The Shoulders That Carry Us

I often wonder how people view Andrew in this journey of ours. I know I am the one who talks and writes. This is mainly for an escape and a therapeutic release….

I tend to be the one who makes the appointments and being medical I’m the one who writes the questions and asks them, and debates with physicians and advocates for comfort measures in ways Andrew just appreciates but doesn’t fully understand.

I often times wish I could paint the picture of what a dad with special needs kids – goes through.

I can’t really fully imagine. I can’t imagine what it is like for Andrew to have a son who may not be totally independent. Or who may not be an athlete or may get picked on as he gets older. I would assume it’s a different feeling as a dad.

What I can tell you….is I watch his face. I see his eyes get slightly pink as he tries to hold himself together every time we get a new diagnosis or every time he watches his kid have a meltdown. Or every time we get scheduled for another appointment.
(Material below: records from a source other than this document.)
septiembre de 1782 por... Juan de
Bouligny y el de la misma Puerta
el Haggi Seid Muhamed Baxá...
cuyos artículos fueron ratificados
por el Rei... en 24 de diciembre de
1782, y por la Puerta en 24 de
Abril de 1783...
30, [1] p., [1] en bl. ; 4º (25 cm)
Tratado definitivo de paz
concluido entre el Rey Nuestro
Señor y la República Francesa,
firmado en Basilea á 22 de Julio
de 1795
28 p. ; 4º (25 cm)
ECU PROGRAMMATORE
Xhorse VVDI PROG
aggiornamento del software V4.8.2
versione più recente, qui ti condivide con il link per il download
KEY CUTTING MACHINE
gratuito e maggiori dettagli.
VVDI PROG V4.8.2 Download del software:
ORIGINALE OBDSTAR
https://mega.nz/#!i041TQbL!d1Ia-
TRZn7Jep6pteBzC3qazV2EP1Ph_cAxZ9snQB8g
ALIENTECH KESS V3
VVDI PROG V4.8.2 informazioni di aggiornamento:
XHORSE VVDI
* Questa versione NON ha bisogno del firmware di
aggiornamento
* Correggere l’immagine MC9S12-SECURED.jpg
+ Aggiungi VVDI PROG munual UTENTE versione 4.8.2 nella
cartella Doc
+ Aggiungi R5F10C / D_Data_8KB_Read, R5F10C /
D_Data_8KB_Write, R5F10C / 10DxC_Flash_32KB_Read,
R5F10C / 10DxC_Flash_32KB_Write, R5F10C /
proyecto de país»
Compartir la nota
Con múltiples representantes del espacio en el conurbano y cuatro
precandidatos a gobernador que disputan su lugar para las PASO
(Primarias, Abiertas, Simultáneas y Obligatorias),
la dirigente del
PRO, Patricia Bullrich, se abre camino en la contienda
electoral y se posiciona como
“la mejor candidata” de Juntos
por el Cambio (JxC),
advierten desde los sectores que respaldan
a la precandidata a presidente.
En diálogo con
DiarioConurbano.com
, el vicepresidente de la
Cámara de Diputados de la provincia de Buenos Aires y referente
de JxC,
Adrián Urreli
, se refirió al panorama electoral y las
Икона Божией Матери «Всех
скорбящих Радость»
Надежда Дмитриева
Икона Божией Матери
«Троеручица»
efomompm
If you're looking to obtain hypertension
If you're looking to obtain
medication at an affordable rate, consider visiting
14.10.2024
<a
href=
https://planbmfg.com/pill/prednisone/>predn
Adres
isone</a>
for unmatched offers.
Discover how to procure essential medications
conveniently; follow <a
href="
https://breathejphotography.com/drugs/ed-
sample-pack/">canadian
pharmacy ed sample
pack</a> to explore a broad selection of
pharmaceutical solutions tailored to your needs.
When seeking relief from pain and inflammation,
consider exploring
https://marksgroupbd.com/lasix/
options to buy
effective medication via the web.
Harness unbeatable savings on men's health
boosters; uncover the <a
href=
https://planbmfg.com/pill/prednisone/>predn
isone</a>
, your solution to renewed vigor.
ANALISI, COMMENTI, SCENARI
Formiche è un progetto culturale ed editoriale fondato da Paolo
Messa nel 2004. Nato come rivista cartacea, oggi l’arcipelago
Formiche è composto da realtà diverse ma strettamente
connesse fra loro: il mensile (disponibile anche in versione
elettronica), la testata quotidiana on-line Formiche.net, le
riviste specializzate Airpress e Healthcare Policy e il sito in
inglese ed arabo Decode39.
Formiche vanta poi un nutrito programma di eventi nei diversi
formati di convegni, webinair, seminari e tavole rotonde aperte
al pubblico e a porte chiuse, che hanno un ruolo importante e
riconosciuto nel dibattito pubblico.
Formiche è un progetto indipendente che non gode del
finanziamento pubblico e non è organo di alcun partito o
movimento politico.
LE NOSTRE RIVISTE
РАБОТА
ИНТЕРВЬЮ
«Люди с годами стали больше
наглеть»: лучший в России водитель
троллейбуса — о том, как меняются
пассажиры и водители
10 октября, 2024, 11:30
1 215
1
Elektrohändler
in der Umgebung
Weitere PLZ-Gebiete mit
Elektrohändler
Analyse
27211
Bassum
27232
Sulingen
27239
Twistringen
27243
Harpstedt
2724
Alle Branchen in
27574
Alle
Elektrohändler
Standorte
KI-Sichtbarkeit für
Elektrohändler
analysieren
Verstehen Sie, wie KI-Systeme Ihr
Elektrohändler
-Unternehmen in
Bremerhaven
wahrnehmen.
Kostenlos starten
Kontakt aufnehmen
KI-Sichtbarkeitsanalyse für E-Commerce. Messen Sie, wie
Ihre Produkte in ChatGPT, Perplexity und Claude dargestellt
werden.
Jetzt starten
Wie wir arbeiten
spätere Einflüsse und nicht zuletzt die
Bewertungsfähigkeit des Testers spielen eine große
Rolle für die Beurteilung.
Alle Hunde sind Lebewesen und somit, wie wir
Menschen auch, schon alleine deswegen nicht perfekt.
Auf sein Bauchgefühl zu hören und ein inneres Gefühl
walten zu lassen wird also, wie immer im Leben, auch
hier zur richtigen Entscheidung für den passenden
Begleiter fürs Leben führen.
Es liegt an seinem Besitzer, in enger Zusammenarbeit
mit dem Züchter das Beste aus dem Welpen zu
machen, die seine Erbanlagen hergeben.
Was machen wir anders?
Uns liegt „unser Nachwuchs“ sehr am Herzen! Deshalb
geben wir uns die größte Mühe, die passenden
I see the complete exhaustion in his body as he wakes up to the alarms in the middle of the night to handle Ben’s needs. Every. Single. Night. Without fail, because physically, he can handle Ben better than I can.

I see him cringe and slowly rise without saying a word after his child who he loves without limits physically hurts him. You wouldn’t think such a small fist could take you to your knees, but I promise those little hands have brought us to tears more times than I can count.

I see a face full of defeat as I sit on the couch crying at night, after all the kids finally go to bed. As he squats down to ask me if I’m okay, and I respond “no” – I see his face when he realizes there is no way he can take away my pain.

I see his isolation – just like my own. His constant need to be home to help “handle” the kids because the task in and of itself is too much for one parent 99% of the time.

He is my rock. He is my families rock. While I work, while I travel for work, while I juggle kids and appointments, sports, therapies – while I have meltdowns and mood swings and moments that I literally do not know how I will carry on – he picks me up and carries me. Along with our kids.

Special needs dads – they often are quiet but, oh, so Strong. But, I see through it. I see the parts nobody else sees. I see the unwavering love for our family. For All of us.

And, my goodness – I am so thankful for it. So thankful for his strength that picks up immediately when mine drops off.

Thank you special needs dads. For your (sometimes silent) dependability to be present in the moments most people don’t understand and couldn’t handle.

Thank you Andrew, for your shoulders – your strong shoulders that carry the weight of the world on them. We love you.